- REQUEST:
For each line of the data below that includes the string "Website", count one, and answer with the sum only.

Saved data entries:

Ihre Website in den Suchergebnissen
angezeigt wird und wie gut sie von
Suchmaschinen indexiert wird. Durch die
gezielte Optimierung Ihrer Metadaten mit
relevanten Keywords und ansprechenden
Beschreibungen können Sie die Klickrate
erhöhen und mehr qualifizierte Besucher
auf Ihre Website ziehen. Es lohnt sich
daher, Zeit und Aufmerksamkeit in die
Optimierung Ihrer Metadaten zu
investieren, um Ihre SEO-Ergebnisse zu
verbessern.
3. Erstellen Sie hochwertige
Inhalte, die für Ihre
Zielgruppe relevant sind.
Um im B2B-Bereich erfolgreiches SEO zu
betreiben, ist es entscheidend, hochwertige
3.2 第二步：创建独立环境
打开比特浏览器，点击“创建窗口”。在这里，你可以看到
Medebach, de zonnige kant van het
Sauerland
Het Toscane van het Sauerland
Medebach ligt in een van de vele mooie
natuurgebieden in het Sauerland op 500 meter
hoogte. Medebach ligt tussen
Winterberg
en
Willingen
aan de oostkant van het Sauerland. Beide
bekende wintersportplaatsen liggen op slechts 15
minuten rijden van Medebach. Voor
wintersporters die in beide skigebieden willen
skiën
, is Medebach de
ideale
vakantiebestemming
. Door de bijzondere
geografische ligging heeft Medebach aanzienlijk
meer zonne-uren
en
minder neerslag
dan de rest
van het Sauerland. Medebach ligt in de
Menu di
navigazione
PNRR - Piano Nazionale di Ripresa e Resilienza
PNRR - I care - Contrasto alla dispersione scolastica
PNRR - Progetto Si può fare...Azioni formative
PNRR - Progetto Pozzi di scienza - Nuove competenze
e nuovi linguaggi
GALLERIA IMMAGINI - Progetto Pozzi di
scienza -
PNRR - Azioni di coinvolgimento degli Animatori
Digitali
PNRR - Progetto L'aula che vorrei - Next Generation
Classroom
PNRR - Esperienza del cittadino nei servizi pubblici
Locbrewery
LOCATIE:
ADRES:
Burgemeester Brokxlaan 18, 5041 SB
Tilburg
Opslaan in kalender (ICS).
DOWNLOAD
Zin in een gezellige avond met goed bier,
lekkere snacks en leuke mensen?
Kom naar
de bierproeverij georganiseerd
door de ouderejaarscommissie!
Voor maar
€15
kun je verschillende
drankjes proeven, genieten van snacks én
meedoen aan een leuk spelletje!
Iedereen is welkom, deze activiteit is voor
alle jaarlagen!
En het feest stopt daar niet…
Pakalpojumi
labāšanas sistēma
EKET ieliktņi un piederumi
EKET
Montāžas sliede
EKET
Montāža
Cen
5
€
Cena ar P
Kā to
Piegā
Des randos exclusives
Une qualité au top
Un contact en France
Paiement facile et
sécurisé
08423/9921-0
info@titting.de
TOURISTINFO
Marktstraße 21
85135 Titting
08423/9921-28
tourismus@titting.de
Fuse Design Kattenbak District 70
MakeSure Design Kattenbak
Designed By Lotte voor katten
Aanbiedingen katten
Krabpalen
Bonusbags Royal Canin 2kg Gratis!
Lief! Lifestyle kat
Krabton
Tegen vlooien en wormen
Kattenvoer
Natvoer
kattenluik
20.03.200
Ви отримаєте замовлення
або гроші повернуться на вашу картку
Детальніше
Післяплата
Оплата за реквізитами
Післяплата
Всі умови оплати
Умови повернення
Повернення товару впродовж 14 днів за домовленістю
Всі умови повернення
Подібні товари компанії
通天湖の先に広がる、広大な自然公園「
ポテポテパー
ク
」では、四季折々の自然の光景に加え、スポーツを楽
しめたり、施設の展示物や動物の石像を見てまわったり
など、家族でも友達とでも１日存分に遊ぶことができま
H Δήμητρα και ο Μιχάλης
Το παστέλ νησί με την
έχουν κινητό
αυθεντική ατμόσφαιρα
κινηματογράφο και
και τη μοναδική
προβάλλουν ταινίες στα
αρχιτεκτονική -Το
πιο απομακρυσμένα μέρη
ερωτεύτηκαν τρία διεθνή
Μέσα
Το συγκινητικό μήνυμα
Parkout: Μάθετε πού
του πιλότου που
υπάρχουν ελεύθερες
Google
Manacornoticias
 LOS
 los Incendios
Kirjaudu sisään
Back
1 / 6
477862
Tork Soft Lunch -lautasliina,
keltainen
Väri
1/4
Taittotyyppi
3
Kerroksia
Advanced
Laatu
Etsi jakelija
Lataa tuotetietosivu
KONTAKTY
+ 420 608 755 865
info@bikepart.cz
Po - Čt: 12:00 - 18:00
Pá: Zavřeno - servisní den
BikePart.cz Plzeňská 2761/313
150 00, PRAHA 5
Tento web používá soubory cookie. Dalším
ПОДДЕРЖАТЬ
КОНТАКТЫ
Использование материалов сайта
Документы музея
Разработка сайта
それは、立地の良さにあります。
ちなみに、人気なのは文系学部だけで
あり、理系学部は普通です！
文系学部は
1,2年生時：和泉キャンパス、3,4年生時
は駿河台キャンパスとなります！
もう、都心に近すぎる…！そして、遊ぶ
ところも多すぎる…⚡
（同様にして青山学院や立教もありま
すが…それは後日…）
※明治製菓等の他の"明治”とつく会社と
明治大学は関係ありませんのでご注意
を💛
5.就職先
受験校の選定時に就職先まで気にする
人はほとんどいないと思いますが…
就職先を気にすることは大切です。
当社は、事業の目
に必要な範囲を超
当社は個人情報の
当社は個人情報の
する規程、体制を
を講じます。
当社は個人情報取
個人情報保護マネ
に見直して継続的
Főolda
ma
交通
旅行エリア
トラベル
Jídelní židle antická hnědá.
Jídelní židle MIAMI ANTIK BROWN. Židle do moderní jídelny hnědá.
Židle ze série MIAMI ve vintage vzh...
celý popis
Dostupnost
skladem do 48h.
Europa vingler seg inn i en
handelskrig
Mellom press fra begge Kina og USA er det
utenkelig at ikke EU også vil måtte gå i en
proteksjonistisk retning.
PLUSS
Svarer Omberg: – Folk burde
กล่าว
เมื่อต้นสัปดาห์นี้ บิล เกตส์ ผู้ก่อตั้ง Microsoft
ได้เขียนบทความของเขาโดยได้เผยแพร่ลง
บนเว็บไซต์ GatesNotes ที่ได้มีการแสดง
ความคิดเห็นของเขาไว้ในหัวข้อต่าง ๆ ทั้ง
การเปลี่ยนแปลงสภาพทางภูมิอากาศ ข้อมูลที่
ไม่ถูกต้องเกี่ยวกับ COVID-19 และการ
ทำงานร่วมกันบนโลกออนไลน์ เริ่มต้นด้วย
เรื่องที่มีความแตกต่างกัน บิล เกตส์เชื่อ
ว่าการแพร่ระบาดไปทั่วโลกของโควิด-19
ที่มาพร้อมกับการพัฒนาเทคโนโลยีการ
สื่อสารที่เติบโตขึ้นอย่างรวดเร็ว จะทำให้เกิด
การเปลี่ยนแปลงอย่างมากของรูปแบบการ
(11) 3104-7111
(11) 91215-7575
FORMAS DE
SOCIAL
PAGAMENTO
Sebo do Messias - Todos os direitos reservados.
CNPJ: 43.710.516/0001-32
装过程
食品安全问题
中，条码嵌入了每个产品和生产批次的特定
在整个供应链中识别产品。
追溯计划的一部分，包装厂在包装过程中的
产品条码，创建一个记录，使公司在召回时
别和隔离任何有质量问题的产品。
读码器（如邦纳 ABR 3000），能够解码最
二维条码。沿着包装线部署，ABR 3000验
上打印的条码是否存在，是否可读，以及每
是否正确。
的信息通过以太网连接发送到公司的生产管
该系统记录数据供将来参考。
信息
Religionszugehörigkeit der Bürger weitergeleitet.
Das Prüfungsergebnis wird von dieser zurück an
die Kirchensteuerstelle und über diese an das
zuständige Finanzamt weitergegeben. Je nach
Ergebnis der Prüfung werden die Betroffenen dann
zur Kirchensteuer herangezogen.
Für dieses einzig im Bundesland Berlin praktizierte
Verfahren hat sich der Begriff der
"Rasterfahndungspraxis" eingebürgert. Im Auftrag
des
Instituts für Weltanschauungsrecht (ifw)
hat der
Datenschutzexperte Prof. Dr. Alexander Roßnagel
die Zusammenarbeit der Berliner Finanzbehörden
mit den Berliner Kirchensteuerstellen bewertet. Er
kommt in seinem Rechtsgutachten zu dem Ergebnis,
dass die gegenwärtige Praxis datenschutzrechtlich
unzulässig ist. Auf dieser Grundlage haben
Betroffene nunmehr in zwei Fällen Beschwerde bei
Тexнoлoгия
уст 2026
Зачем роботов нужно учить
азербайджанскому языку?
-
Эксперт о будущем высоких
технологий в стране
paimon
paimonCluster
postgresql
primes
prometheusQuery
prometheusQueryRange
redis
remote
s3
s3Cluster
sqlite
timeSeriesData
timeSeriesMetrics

- SOLUTION FOR THIS EXERCISE:
2